GIVEN INFORMATION section start
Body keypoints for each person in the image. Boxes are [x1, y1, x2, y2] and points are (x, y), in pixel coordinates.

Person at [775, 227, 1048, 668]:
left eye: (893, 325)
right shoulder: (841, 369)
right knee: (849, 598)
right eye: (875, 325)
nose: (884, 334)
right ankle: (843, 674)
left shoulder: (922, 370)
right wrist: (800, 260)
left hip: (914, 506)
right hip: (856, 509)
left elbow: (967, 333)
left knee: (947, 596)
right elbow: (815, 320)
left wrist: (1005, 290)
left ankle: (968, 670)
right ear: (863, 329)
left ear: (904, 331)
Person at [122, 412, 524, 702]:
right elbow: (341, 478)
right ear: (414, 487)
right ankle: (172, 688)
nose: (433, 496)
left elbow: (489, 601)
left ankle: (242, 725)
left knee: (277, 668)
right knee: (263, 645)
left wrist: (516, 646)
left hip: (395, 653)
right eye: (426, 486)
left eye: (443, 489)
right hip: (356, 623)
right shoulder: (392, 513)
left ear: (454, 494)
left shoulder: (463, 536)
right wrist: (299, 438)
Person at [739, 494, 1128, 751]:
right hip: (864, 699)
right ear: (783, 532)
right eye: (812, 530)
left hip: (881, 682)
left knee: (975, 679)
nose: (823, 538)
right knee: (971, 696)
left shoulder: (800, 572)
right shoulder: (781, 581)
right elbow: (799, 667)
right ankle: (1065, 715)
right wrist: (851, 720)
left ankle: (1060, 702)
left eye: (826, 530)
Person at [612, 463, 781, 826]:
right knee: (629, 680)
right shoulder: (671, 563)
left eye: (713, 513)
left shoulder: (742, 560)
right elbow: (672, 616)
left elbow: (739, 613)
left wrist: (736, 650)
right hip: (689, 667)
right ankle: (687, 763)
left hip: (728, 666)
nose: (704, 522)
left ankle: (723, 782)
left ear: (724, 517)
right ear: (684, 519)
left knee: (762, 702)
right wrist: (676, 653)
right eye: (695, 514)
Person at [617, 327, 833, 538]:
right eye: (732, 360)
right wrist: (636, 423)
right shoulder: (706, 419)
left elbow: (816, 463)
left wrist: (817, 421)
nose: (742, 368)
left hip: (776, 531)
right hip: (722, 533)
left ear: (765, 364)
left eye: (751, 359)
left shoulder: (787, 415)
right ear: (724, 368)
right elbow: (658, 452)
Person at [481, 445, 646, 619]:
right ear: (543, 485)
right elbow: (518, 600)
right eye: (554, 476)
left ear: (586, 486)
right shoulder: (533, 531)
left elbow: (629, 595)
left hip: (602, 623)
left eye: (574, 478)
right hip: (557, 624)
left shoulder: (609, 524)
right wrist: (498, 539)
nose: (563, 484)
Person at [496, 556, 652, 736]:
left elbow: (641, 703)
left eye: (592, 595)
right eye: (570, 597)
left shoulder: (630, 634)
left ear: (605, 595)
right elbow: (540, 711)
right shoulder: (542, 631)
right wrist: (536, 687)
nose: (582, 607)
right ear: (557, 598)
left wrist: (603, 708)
GIVEN INFORMATION section end
GIVEN INFORMATION section start
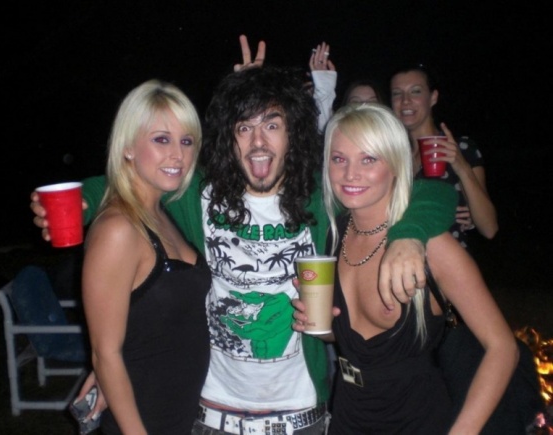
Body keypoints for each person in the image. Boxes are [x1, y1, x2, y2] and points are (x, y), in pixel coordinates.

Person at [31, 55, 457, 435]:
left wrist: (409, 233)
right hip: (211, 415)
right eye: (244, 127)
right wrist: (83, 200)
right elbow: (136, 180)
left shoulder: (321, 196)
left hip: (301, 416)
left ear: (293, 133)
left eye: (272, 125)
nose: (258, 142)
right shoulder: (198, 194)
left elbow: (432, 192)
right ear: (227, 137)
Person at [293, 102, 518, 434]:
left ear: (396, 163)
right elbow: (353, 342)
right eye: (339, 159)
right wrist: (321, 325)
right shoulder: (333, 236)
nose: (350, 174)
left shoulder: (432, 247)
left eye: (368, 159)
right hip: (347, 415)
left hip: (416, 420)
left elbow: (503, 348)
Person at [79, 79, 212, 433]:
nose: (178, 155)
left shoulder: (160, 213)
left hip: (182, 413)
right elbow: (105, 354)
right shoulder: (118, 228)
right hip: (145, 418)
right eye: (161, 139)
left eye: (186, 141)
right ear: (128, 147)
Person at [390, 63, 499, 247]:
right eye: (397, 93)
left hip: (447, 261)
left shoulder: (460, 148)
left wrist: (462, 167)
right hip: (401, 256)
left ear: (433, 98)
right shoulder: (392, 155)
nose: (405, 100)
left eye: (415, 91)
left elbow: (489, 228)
GIVEN INFORMATION section end
Using the data above, transcribe the lines that run from the line with "left shoulder: (160, 213)" to the line with "left elbow: (489, 228)", both ends kept, and output nothing else.

left shoulder: (160, 213)
left hip: (182, 413)
right elbow: (105, 354)
right shoulder: (118, 228)
right hip: (145, 418)
right eye: (161, 139)
left eye: (186, 141)
right ear: (128, 147)
Person at [390, 63, 499, 247]:
right eye: (397, 93)
left hip: (447, 261)
left shoulder: (460, 148)
left wrist: (462, 167)
right hip: (401, 256)
left ear: (433, 98)
right shoulder: (392, 155)
nose: (405, 100)
left eye: (415, 91)
left elbow: (489, 228)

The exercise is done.